As for those Mint routes, JetBlue is simply betting that the New York-area-California market will see some return of premium leisure demand, for lie-flat seats that would otherwise lie fallow in an industry still devoid of any high-yield business traffic. It might also be trying to take advantage of United’s relatively conservative approach to reviving its schedules. All told, JetBlue will be operating more than half of its normal summer schedule, which includes its newly announced routes, plus the reopening of some closed cities and revival of some seasonal flying.
For JetBlue to be a healthy airline again though, five key markets must return to some semblance of normal: the Florida market, the Caribbean market, the Boston business market, and the transcon market. Next year, it still aims to enter the transatlantic market, targeting London.
And Wizz Bets on Eastern Europe
- Wizz Air continues to announce new routes and bases. In Romania, a critical market, it’s opening yet another base (its seventh in the country) at the airport serving Bacau. Two A320s will be stationed there in late October, at which point travel restrictions within greater Europe will hopefully be a thing of the past. Of the 12 new Bacau routes it will launch, seven are to airports in Italy.

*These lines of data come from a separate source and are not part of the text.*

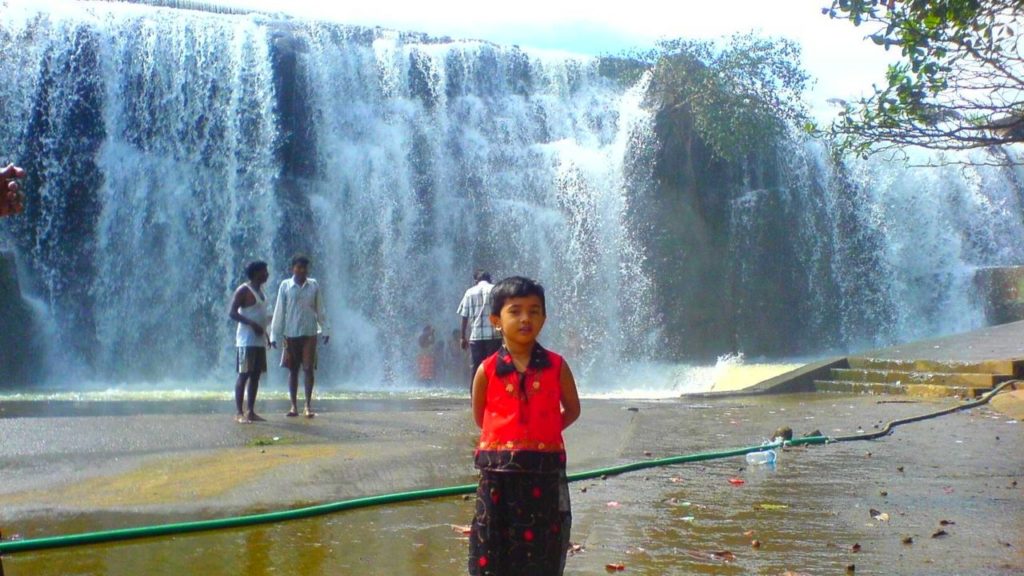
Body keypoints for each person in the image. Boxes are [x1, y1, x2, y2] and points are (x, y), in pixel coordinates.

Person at [468, 276, 581, 576]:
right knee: (493, 539)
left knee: (543, 543)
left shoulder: (557, 366)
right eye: (515, 311)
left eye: (534, 311)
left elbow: (573, 409)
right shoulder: (487, 369)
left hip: (543, 471)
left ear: (544, 317)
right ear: (496, 320)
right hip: (497, 474)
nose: (525, 319)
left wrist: (543, 431)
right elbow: (481, 416)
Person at [270, 255, 330, 418]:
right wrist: (274, 334)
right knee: (293, 370)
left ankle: (308, 406)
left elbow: (320, 309)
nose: (301, 270)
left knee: (308, 369)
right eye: (298, 267)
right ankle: (293, 406)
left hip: (310, 333)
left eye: (304, 267)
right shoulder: (285, 286)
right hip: (291, 333)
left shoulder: (313, 285)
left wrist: (326, 329)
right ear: (292, 268)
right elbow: (279, 311)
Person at [228, 261, 270, 423]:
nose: (267, 274)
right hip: (245, 340)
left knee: (255, 376)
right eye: (265, 271)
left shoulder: (262, 292)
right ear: (256, 273)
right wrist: (251, 324)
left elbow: (260, 315)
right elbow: (232, 313)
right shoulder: (244, 290)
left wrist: (266, 333)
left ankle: (251, 411)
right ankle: (239, 412)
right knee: (243, 375)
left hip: (258, 341)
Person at [457, 270, 502, 386]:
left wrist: (462, 337)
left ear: (476, 281)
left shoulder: (469, 292)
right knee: (494, 367)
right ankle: (493, 396)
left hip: (476, 337)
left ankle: (475, 399)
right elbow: (503, 312)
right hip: (494, 336)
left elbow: (464, 315)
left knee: (476, 368)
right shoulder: (496, 290)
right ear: (490, 279)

That aside, Wizz will undertake what’s it calling a “massive” expansion from Serbia’s capital Belgrade. Rather than basing two A320s there, it will switch to three A321s. Not waiting until the fall, the expansion will take place next month, featuring nine new routes, three of them in Germany. The LCC is reopening old bases all the while, including one in the Ukrainian capital Kyiv last week.
- Perhaps most interestingly (apologies for burying the lede!), Wizz will open its first Russian base in September. A single A320 will be based in St. Petersburg, where Russia’s government was pushing an open skies policy pre-crisis. From Peter the Great’s old capital, Wizz will fly to Salzburg (Austria), Oslo (Norway), Copenhagen (Denmark), Stockholm Skavsta (Sweden), and Malta. It first began flying to St. Petersburg from other bases in 2017, about four years after debuting flights to Moscow’s Vnukovo airport. Last year, it began Budapest flights to Kazan as well. Major industry shocks have a way of changing trends, and Russia’s traditional hostility to open skies and foreign low-cost competition could potentially melt away in the post-Covid era.
- China and the U.S. stepped back from the brink and started allowing commercial flights between the two countries. Remember, the U.S. had moved to ban flights from China after China’s civil aviation regulator effectively blocked Delta and United from resuming service. Now, the U.S. Transportation Department said its counterpart in China has made progress on the issue, and Chinese carriers will be allowed to return.
Flights remain limited, however. Chinese carriers will be allowed to operate four weekly roundtrips. Both sides said they will allow more service on a reciprocal basis. A deeper longer-term question though, is whether U.S.-China air service demand will ever become what it once was, given the growing hostility and changing economic relationship between the two countries. Boeing is a good example: It hasn’t sold any planes to China in a long time.